## Metin bölümü

PKK terör örgütü, küreselleşme sürecinde yeni/yeniden tırmanışa geçen emperyalist sömürü, saldırı ve işgal sürecinde BOP planın bölgesel araçlarından biridir.



Günümüzde dışarıdan ve içeriden koro halinde, sıkça dile getirilen siyasal çözüm önerisi terör örgütünün hedeflerine yasal yollarla ulaşmasını sağlama amacına hizmet eden emperyalist dayatmalardır. Siyasal çözümden anlaşılması gereken, PKK’yı hedeflerinden caydırmak, terör eylemlerine son vermesini sağlamak değil; görüşmeler yoluyla, masa başında hedeflerine ulaşmasına katkı sağlamaktır. Terörün ve teröre destek verenlerin amacı devlete boyun eğdirerek barış içinde hedeflerine ulaşmaktır. Ulaşılmak istenen, gerçekte emperyalizmin tarihsel hedefleridir. Terör örgütü çatısı altında emperyalizm adına görev yapanlar, Türkiye’de işledikleri kanlı cinayetlerin sorumluluklarından arındırılarak Talabani ve Barzani’nin denetimi ve hizmetine sunulmak istenmektedir.



Bu nedenle devletin terör karşısında konum değiştirmesi çeyrek yüzyıllık bir süreçte, ülkemize karşı her alanda her türlü araçlarla terörü destekleyen emperyalist ülkelerin ve birliklerin kesin başarısı olacaktır. Siyasal çözüm önerisinin benimsenmesi terör örgütü ve destekçilerinin silahlı yada silahsız yıkıcı propagandaları karşısında devletin ve ulusal güvenlikten sorumlu kurumların başarısızlığının ilanıdır.



Devletin başarısızlığını ilanı sonucunda ise duyarlı bölgelerimizde ve tüm yurt düzeyinde terör karşısında devletin koruyuculuğuna sığınmış olan kitleler, gönüllü olarak yurt savunmasına koşan gençler; şehit ve gazi aileleri, daha geniş eksende tüm ulus büyük güven bunalımına düşecektir. Devlet erki sorgulanır hale gelecektir. Bu çöküş, devlet örgütlenmesinde olası genel bir ayrışma yolunda önemli bir potansiyel tehlike içermektedir. Kategorik kitleler süreç içinde terör örgütünü ayrılıkçı bir örgüt olarak görme yerine yeni siyasal bir otorite olarak algılama eğilimine girecektir.

## Veri alıntısı
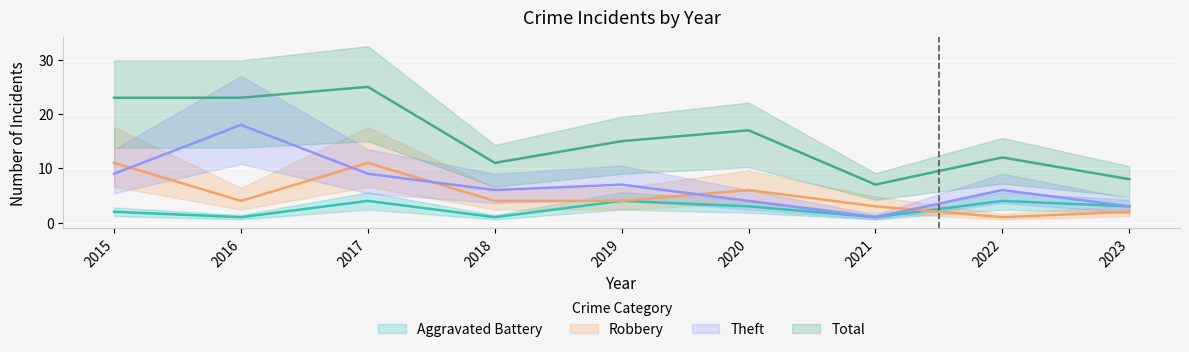

Where is the first local minimum for Aggravated Battery?

2016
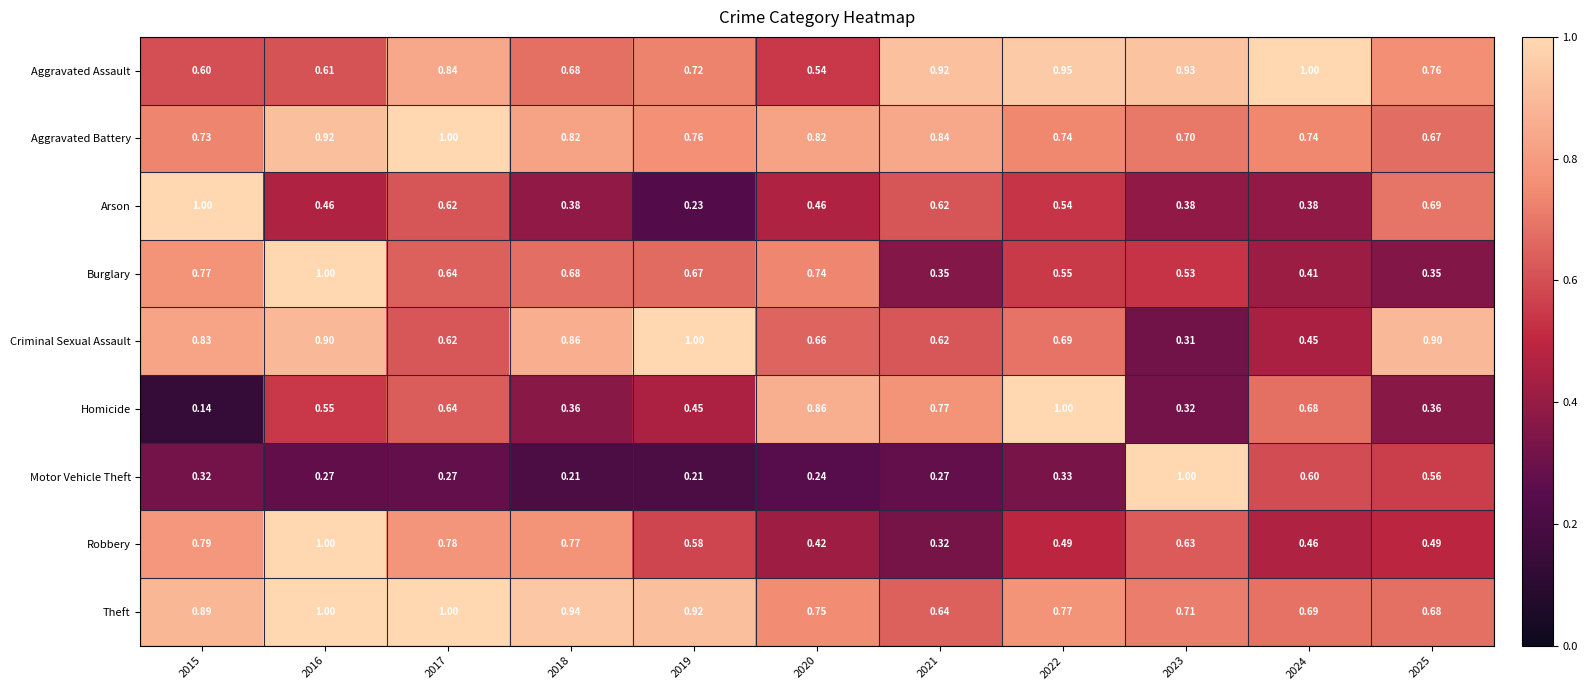

What is the total value across all series at 2025?

5.5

## Görev yönergesi
Metin bölümünde terörün ve teröre destek verenlerin amacı ne olarak gösteriliyor?

## Görevin sonucu
Devlete boyun eğdirerek barış içinde hedeflerine ulaşmak.